**PROBLEM A**: Translate this sentence from the Mill architecture text below into Spanish: "It is also a processor family architecture in the sense that x86 or ARM are processor family architectures."
**PROBLEM B**: In the Mill architecture text below, the sentence beginning "To briefly classify the Mill architecture" describes the architecture with several terms. List those terms.
**PROBLEM C**: According to the Mill architecture text below, where do most of the power savings and performance gains come from, compared with traditional general purpose architectures?

++++ PAGE TEXT

The Mill architecture is a general purpose processor architecture paradigm in the sense that stack machine or a RISC processor is a processor architecture paradigm.

It is also a processor family architecture in the sense that x86 or ARM are processor family architectures.

To briefly classify the Mill architecture: it is a statically scheduled, wide issue, in order Belt architecture, i.e. like in a DSP all instructions are issued in the order they are present in the binary instruction stream.

This approach traditionally has problems dealing with common general purpose workload operations and flows like branches, particularly while-loop execution, as well as with hiding Memory access latency. Those problems have been addressed, and so the static scheduling by the Compiler offloads most of the work that had to be done in hardware on every cycle into once at complile time tasks. This is where most power savings and performance gains come from in comparison to traditional general purpose architectures.

++++++++
++++ DATA SECTION

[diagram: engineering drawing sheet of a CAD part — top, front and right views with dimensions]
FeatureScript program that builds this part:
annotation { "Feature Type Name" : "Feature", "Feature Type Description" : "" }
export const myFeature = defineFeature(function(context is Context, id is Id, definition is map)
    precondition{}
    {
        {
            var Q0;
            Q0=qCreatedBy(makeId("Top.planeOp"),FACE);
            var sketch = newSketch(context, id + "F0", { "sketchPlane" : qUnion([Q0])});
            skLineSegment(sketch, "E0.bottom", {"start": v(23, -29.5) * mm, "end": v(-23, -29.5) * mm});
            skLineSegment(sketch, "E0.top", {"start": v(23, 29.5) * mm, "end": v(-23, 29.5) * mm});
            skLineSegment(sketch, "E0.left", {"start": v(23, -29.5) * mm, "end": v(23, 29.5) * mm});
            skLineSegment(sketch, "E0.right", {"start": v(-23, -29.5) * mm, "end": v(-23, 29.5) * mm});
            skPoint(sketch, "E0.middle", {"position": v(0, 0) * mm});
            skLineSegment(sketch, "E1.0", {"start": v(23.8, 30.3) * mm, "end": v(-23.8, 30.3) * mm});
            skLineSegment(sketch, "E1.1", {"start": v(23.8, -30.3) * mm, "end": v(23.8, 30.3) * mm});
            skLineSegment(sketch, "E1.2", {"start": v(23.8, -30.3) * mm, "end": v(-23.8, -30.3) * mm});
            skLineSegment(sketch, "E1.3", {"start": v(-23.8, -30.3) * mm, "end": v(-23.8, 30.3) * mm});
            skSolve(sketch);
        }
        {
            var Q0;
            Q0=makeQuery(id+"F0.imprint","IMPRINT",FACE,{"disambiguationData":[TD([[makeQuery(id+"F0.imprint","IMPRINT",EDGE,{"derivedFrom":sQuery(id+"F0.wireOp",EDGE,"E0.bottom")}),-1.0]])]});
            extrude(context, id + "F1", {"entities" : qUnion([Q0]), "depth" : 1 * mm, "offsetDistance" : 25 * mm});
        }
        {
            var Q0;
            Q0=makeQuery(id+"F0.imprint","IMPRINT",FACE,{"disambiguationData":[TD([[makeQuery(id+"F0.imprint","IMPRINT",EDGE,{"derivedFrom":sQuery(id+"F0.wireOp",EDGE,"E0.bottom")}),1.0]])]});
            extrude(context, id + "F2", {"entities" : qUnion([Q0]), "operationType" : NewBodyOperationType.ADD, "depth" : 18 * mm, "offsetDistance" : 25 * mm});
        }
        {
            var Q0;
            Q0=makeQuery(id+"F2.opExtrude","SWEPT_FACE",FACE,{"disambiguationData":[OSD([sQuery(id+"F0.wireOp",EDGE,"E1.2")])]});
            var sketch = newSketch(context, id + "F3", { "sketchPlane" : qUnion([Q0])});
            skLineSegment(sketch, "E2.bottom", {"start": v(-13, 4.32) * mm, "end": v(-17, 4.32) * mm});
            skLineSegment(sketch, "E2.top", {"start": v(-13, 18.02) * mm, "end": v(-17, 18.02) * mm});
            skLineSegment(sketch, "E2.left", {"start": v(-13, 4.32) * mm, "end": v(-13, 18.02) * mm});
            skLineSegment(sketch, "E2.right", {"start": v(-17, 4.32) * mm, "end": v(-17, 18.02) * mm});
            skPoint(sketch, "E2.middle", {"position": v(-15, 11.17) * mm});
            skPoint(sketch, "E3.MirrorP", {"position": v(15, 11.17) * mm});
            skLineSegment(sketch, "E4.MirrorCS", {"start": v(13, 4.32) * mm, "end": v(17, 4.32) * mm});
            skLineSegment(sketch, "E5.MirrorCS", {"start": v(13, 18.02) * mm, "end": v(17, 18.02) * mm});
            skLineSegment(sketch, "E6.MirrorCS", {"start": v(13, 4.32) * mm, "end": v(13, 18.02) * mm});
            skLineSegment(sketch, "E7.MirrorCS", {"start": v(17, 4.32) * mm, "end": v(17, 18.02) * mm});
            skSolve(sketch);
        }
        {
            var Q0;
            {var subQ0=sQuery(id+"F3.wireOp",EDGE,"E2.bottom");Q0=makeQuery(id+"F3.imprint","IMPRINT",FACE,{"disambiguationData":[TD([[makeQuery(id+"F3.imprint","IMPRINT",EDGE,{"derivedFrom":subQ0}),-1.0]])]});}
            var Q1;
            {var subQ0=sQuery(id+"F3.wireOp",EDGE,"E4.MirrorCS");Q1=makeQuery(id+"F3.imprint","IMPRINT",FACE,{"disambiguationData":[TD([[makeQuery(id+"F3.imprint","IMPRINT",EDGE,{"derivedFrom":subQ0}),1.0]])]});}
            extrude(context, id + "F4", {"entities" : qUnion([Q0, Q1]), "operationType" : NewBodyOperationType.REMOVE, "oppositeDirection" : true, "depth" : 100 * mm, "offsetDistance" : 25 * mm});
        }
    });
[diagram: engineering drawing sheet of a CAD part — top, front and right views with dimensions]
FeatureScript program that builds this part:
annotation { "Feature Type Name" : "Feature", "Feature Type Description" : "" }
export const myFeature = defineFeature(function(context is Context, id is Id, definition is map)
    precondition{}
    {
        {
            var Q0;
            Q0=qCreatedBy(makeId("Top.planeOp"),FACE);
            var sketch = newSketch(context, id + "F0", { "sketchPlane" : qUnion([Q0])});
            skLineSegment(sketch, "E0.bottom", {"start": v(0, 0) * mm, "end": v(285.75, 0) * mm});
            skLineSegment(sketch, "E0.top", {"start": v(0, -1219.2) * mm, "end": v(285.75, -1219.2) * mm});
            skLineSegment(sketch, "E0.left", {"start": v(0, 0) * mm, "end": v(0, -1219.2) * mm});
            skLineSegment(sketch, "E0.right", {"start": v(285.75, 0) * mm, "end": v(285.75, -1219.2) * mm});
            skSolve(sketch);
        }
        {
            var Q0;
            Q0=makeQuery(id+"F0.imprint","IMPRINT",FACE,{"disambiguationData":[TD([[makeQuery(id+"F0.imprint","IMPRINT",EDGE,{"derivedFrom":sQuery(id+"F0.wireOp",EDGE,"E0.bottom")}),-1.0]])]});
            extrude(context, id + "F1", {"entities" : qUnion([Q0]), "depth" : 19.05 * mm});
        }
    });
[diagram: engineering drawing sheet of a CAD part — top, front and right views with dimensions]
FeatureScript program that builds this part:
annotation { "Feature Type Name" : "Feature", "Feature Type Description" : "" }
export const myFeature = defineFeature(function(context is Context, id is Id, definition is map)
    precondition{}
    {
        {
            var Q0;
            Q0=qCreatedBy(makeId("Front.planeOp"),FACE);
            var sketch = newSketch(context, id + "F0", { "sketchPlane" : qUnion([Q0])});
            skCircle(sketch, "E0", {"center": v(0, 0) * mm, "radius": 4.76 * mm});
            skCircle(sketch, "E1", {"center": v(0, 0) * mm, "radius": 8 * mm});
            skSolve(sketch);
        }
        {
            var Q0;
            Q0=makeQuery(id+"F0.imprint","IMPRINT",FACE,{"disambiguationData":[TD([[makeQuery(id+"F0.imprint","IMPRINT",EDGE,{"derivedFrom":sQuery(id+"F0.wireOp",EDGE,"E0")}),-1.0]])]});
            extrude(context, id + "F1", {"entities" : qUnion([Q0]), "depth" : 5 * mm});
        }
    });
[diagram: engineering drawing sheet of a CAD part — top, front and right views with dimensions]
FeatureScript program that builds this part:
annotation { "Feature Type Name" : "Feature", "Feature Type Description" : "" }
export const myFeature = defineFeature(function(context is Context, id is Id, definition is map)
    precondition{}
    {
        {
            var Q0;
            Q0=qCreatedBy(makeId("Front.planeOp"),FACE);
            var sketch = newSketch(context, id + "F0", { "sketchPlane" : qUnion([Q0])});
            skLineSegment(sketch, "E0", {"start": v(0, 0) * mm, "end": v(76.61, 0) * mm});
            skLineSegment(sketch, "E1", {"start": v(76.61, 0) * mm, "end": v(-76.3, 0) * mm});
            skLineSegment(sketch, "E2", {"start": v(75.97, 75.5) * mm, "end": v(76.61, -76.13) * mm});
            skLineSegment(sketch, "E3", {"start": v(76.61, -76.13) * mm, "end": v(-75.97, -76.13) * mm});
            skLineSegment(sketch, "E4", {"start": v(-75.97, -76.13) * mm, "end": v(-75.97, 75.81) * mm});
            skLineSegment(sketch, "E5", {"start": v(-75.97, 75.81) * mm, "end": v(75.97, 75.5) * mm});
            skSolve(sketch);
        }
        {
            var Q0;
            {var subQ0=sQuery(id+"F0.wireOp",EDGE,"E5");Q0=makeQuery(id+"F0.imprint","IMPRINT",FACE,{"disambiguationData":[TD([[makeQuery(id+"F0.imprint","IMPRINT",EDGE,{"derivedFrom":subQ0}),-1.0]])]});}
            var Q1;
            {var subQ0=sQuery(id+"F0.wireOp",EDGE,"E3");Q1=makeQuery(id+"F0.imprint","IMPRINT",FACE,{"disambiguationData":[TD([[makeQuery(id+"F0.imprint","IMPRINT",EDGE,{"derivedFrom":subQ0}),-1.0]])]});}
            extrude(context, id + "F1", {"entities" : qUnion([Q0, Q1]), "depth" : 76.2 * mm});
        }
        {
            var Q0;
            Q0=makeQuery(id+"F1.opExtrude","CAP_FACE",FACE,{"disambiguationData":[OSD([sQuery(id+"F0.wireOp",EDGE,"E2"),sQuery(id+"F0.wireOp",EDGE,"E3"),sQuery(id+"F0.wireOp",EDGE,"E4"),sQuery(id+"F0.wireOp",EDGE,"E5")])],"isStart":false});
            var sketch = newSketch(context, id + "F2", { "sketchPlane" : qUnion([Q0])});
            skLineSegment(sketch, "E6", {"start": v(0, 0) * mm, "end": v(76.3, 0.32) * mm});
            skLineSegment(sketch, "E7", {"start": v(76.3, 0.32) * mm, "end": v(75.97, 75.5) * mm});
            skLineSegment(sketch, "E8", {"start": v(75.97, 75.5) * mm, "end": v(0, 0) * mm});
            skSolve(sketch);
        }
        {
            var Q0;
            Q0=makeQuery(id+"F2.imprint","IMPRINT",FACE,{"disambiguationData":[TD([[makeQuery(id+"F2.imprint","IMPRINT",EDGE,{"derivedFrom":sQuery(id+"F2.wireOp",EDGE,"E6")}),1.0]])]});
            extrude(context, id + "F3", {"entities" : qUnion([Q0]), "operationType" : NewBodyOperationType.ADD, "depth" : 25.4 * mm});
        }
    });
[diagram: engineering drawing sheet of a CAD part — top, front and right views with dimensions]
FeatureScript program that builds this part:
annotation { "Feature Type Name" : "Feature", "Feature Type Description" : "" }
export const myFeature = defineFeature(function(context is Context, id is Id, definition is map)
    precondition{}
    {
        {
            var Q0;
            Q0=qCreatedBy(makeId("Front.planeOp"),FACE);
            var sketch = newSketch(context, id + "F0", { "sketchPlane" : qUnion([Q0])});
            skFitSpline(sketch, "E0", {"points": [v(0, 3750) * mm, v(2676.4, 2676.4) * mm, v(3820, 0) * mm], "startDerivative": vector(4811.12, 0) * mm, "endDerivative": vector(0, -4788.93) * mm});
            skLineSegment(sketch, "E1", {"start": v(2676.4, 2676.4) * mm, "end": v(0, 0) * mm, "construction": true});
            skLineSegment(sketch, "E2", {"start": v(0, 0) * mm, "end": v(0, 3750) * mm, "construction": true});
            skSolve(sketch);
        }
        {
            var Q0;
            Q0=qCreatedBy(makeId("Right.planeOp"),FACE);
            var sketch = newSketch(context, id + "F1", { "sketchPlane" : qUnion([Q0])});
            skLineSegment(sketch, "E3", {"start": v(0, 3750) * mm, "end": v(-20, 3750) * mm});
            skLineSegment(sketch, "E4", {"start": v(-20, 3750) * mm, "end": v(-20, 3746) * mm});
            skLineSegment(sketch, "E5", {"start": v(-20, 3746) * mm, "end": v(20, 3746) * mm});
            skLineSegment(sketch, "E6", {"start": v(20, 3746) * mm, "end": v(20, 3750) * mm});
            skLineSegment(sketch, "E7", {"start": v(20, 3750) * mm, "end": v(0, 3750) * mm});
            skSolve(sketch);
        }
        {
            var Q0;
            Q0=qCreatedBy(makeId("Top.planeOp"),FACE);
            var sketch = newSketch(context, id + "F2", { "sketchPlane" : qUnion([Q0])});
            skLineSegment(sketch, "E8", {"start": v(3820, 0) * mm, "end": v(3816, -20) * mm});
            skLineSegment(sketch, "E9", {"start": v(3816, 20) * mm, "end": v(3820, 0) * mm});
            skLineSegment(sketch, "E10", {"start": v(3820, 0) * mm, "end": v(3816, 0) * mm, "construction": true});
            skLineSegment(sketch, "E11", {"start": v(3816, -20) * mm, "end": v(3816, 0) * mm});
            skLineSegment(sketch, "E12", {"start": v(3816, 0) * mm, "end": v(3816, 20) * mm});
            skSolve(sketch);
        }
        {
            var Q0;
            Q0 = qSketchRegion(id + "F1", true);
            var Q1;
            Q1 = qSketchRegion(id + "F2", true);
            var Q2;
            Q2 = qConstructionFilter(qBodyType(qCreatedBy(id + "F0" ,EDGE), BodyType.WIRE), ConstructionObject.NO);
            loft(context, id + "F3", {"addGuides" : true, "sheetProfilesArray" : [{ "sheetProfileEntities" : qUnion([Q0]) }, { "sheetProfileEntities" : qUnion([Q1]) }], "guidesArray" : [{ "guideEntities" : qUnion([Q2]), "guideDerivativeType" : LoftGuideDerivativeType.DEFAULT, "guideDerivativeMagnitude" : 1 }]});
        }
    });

++++++++

**REPLY A**: También es una arquitectura de familia de procesadores en el sentido en que x86 o ARM son arquitecturas de familias de procesadores.

**REPLY B**:
- statically scheduled
- wide issue
- in order
- Belt architecture

**REPLY C**: They come from static scheduling by the compiler, which turns most of the work that hardware had to do on every cycle into tasks done once at compile time.